Ulmus davidiana is a deciduous shrub or a tree with a broad crown; it can grow up to 15 metres tall. The bole is up to 30cm in diameter.
The tree is harvested from the wild for local use as a food, medicine and source of materials.
Ulmus davidiana Planch., the David, or Father David, elm, is a small deciduous tree widely distributed across China, Mongolia, Korea, Siberia, and Japan, where it is found in wetlands along streams at elevations of 2000–2300 m (6,500–7,500 ft). The tree was first described in 1873 from the hills north of Beijing, China.

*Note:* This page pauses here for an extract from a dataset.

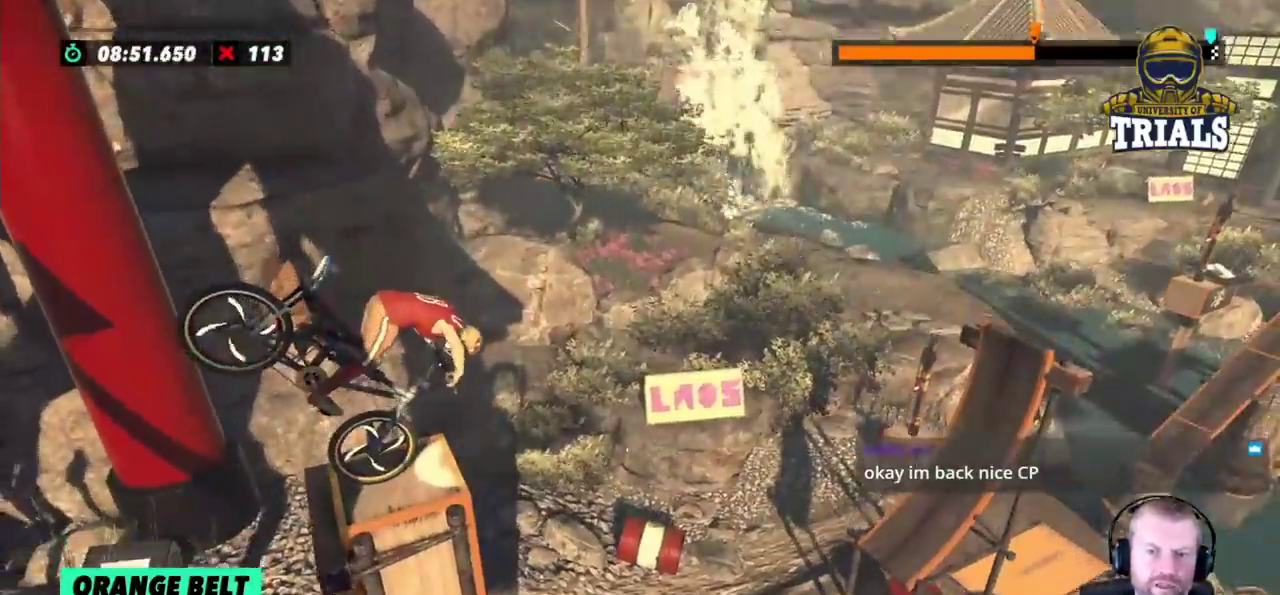
{"buttons": ["L2"], "left_stick": "center", "events": [[317, "left_stick", "center"]]}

Ulmus davidiana is considered to have a remarkable resemblance to the American elm (U. americana) in all but ultimate size. The tree grows to a maximum height of 15 m (50 ft), with a relatively slender trunk < 0.3 m (1 ft) d.b.h. supporting a dense canopy casting a heavy shade. Its bark remains smooth for a comparatively long time, before becoming longitudinally fissured. The leaves, often dark red on emergence, are obovate to obovate-elliptic < 10 cm (4 in) × < 5 cm (2 in), with a minimal petiole of 2-3mm; the upper surface is rough. The perfect, wind-pollinated apetalous flowers are produced on second-year shoots in March, followed by obovate samarae < 19 mm (3/4 in) long × < 14 mm (1/2 in) wide.